**DIRECTIONS FOR THIS TASK:** Rewrite the stretch from the start of the material through the line containing "Which category has the highest value in", changing "pie" to "donut" and leaving everything else as it is.
==== EXERCISE MATERIALS
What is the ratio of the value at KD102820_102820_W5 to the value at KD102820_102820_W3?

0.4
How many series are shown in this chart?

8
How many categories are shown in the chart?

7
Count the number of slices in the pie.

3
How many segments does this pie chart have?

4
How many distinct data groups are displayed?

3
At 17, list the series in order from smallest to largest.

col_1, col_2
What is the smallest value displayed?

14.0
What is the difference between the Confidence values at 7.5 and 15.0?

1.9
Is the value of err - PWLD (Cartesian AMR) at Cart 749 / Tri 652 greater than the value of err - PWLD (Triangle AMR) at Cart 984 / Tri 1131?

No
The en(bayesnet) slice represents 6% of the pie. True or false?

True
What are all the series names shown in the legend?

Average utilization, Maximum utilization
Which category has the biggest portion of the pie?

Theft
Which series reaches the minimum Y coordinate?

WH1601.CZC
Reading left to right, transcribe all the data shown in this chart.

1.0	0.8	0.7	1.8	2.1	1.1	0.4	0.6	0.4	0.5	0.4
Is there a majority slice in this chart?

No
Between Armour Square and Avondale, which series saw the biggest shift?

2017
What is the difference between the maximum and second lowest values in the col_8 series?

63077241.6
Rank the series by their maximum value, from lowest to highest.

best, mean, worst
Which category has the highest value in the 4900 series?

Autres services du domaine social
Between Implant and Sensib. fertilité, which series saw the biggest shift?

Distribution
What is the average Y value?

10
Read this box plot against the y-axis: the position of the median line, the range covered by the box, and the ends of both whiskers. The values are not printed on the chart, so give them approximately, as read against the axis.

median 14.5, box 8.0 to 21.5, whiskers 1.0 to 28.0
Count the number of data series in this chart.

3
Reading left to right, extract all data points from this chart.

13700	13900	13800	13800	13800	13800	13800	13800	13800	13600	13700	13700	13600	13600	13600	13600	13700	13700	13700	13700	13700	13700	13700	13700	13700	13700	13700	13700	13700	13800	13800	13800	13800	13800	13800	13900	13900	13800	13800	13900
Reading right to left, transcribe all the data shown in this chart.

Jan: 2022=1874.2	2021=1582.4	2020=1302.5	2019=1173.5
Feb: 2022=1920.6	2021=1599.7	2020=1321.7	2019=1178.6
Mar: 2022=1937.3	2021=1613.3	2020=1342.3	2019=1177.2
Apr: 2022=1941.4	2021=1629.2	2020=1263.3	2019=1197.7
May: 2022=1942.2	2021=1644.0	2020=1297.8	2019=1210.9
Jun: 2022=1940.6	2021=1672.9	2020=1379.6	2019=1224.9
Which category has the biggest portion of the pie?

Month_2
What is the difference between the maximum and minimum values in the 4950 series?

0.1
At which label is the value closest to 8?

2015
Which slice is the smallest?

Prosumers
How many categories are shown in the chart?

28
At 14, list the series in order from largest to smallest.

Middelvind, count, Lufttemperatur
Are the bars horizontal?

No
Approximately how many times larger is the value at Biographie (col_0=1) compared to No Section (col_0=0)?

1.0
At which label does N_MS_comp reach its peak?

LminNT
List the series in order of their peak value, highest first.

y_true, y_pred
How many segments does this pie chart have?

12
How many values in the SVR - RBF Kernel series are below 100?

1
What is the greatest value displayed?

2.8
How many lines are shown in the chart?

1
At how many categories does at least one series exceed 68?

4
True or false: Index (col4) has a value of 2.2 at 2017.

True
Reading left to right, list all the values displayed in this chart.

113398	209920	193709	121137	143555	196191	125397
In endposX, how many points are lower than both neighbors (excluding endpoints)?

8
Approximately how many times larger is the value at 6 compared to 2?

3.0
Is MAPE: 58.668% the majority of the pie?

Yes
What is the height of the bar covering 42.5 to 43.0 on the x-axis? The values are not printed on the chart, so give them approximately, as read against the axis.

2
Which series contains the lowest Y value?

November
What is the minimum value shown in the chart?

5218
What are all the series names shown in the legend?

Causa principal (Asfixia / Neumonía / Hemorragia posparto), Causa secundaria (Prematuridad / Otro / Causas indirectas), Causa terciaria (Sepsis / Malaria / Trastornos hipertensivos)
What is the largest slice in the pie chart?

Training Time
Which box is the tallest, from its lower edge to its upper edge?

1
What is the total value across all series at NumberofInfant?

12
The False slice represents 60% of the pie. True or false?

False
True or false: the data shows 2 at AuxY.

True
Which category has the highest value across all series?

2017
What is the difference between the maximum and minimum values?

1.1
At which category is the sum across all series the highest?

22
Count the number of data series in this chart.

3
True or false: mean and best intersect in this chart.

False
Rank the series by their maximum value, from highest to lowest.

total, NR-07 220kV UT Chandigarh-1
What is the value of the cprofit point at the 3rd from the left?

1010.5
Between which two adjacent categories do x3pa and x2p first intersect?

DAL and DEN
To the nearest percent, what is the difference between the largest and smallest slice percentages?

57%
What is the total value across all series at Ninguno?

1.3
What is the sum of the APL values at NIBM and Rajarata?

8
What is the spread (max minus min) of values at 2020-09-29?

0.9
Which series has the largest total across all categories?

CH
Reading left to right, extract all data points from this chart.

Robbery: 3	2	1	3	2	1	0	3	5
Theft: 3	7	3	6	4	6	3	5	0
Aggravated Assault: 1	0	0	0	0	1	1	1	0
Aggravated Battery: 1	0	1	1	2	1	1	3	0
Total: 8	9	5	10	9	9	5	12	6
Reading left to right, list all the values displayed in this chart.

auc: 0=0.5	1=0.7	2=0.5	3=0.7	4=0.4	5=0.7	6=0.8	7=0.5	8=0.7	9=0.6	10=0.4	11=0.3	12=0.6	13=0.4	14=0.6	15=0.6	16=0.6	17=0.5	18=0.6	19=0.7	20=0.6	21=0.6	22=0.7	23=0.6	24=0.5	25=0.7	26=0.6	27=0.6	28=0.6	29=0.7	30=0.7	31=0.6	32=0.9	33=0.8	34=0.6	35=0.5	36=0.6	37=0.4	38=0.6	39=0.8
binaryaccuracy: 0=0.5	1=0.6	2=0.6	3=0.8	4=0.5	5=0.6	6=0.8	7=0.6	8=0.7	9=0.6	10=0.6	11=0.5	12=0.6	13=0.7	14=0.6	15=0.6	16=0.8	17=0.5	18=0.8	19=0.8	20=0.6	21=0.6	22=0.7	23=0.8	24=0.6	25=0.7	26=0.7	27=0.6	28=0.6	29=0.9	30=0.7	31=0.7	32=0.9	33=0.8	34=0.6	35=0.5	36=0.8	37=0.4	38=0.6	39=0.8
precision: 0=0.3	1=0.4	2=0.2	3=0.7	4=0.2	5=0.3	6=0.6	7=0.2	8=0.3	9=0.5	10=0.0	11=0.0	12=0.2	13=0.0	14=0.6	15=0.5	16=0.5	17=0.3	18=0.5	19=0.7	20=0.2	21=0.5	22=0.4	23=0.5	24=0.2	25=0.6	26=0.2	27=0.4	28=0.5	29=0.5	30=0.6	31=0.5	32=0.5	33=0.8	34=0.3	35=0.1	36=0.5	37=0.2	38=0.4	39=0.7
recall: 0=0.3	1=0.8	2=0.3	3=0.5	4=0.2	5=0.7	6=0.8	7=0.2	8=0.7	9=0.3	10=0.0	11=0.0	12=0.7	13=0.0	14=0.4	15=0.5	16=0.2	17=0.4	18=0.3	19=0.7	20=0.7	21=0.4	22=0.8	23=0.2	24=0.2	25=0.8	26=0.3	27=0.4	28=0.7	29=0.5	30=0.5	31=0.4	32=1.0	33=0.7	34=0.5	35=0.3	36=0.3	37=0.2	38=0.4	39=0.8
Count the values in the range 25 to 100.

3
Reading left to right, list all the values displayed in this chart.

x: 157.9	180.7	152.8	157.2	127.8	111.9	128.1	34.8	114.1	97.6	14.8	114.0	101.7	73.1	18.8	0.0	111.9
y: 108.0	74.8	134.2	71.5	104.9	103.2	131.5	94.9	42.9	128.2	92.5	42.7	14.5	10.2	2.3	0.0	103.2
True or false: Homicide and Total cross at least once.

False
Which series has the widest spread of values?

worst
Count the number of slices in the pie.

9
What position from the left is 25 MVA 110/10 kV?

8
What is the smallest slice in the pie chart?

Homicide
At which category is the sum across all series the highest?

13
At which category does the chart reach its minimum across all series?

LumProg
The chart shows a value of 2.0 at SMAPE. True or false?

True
========
**SOLVED EXERCISE:**
What is the ratio of the value at KD102820_102820_W5 to the value at KD102820_102820_W3?

0.4
How many series are shown in this chart?

8
How many categories are shown in the chart?

7
Count the number of slices in the donut.

3
How many segments does this donut chart have?

4
How many distinct data groups are displayed?

3
At 17, list the series in order from smallest to largest.

col_1, col_2
What is the smallest value displayed?

14.0
What is the difference between the Confidence values at 7.5 and 15.0?

1.9
Is the value of err - PWLD (Cartesian AMR) at Cart 749 / Tri 652 greater than the value of err - PWLD (Triangle AMR) at Cart 984 / Tri 1131?

No
The en(bayesnet) slice represents 6% of the donut. True or false?

True
What are all the series names shown in the legend?

Average utilization, Maximum utilization
Which category has the biggest portion of the donut?

Theft
Which series reaches the minimum Y coordinate?

WH1601.CZC
Reading left to right, transcribe all the data shown in this chart.

1.0	0.8	0.7	1.8	2.1	1.1	0.4	0.6	0.4	0.5	0.4
Is there a majority slice in this chart?

No
Between Armour Square and Avondale, which series saw the biggest shift?

2017
What is the difference between the maximum and second lowest values in the col_8 series?

63077241.6
Rank the series by their maximum value, from lowest to highest.

best, mean, worst
Which category has the highest value in the 4900 series?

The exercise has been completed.